Investigação mostra ironia de delegado um dia após morte de Marielle: "Onde será a comemoração?"
Juiz determinou afastamento de Maurício Demétrio Afonso do cargo, mas decisão deve ter efeito após fim de recursos; delegado já recebeu R$ 780 mil desde que foi preso em 2021
Condenado a nove anos e sete meses de prisão e à perda do cargo por obstrução da Justiça, o delegado de polícia do Rio de Janeiro Maurício Demétrio Afonso Alves ironizou a morte da vereadora da capital fluminense Marielle Franco um dia após o assassinato a tiros da parlamentar em 14 de março de 2018. Conversas obtidas pelos investigadores em um dos 12 celulares apreendidos no apartamento do delegado, em junho de 2021, mostram "manifestações inaceitáveis", como descreve o juiz Bruno Rulière, da 1ª Vara Especializada em Organização Criminosa da Comarca da Capital, na condenação de Demétrio.
"Gente. O enterro da vereadora será no Caju. Mas a comemoração alguém sabe onde será?", escreveu Demétrio em uma mensagem via WhatsApp no dia 15 de março, menos de 24 horas após a morte de Marielle.
Rulière cita áudios obtidos pela investigação, em que Demétrio afirma a um interlocutor que ainda não tinha tido tempo de rever um documento recebido porque estava na "vida de mensaleiro".
"Cara, eu recebi sim! Só que eu tava andando de jet-ski na minha vida de 'mensaleiro' e não tive tempo de ler", consta em trecho de transcrição de escuta do acusado.
Mensagens de teor racista
As mensagens obtidas pelos investigadores ainda revelam textos enviados por Demétrio com teor racista. O delegado se refere à delegada Adriana Belém, que foi presa em maio de 2022 durante as diligências da Operação Calígula, que apurava uma suposta rede ilegal de casas de jogos de azar liderada pelo contraventor Rogério de Andrade, com o filho Gustavo de Andrade. O grupo contava com a participação de "dezenas" de criminosos, entre eles Ronnie Lessa, acusado pelo assassinato a tiros da vereadora Marielle e do motorista Anderson Gomes.

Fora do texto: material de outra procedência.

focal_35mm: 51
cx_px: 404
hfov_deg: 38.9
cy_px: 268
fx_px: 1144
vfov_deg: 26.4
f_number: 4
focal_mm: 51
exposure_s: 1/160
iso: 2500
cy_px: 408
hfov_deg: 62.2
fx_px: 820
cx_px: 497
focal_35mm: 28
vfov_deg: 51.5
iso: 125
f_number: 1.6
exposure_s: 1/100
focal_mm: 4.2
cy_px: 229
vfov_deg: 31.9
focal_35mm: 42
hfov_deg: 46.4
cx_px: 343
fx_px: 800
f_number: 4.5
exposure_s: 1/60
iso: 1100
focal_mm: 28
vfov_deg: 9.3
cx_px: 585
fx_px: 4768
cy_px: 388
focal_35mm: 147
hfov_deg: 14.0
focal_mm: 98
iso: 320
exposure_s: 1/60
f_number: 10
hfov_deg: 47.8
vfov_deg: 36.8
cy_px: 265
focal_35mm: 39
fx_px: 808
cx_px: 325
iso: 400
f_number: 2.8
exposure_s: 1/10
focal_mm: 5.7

Os promotores acharam R$ 1,8 milhão em dinheiro vivo na casa da delegada Adriana Belém. Após a apreensão, ela foi presa preventivamente.

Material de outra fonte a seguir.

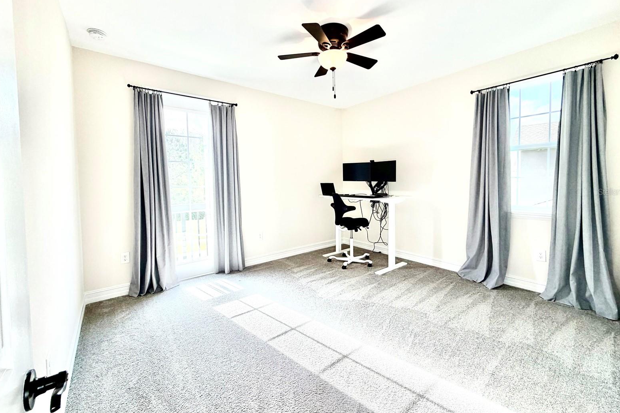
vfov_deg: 77.2
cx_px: 317
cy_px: 192
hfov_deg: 100.4
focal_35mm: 15
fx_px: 258
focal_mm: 2.22
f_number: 2.2
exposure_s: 1/155
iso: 50
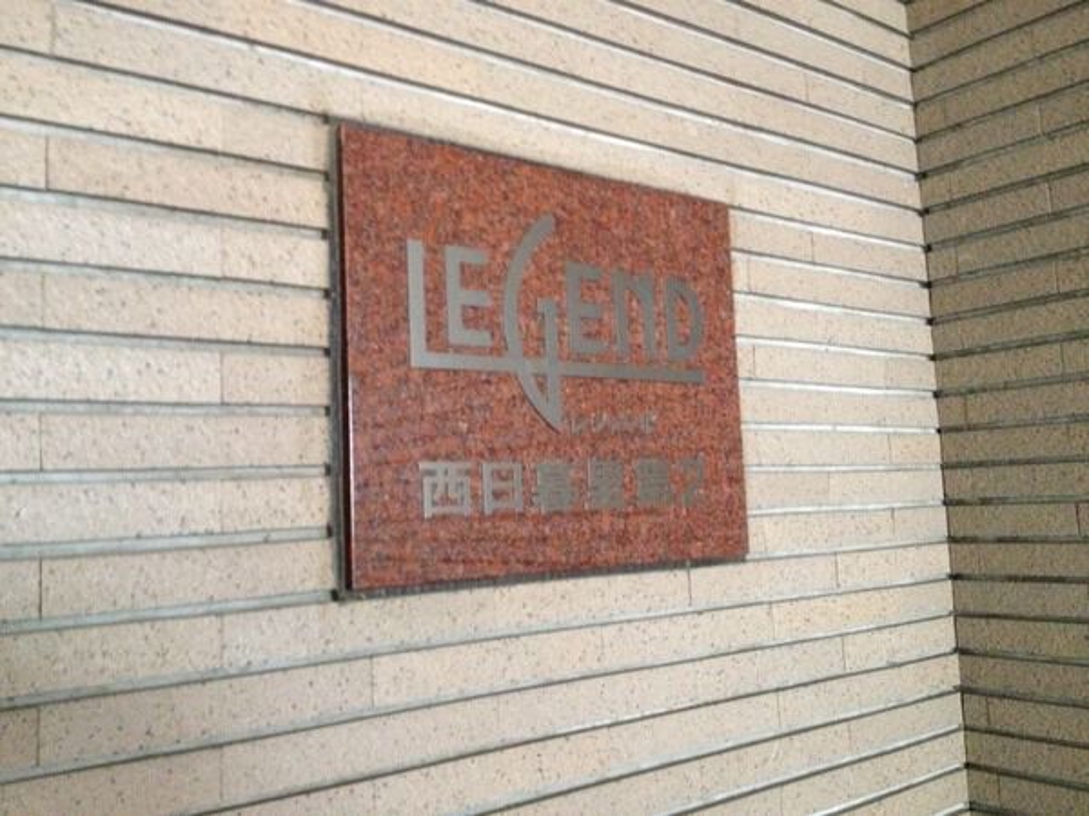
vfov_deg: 40.7
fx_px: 1101
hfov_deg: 52.6
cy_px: 408
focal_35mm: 35
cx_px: 544
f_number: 2.4
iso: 640
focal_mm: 4.28
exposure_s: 1/15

Nas mensagens obtidas com Demétrio, o delegado menciona a colega de forma preconceituosa. O juiz destaca: "refere-se de forma racista a uma delegada chamando-a de 'macaca escrota' e 'crioula'".
Sobre o tratamento racista contra Belém, o ex-secretário da Polícia Civil do Rio de Janeiro, receptor das mensagens, posta um ponto de interrogação e não comenta a declaração.
'R$ 780 mil desde que foi preso'
Na decisão, Rulière determinou o afastamento imediato de Demétrio de suas funções como delegado. Com a decisão, ficam suspensos os rendimentos do policial. De acordo com o advogado Fernando Fernandes, a sentença tem efeito imediato, mas o delegado pode recorrer até o trânsito em julgado.
O delegado mantém um salário líquido de R$ 14,378.17 mensais, de acordo com dados do Portal da Transparência do Rio de Janeiro. Desde que foi preso, o delegado recebeu R$ 780.745,25 dos cofres públicos.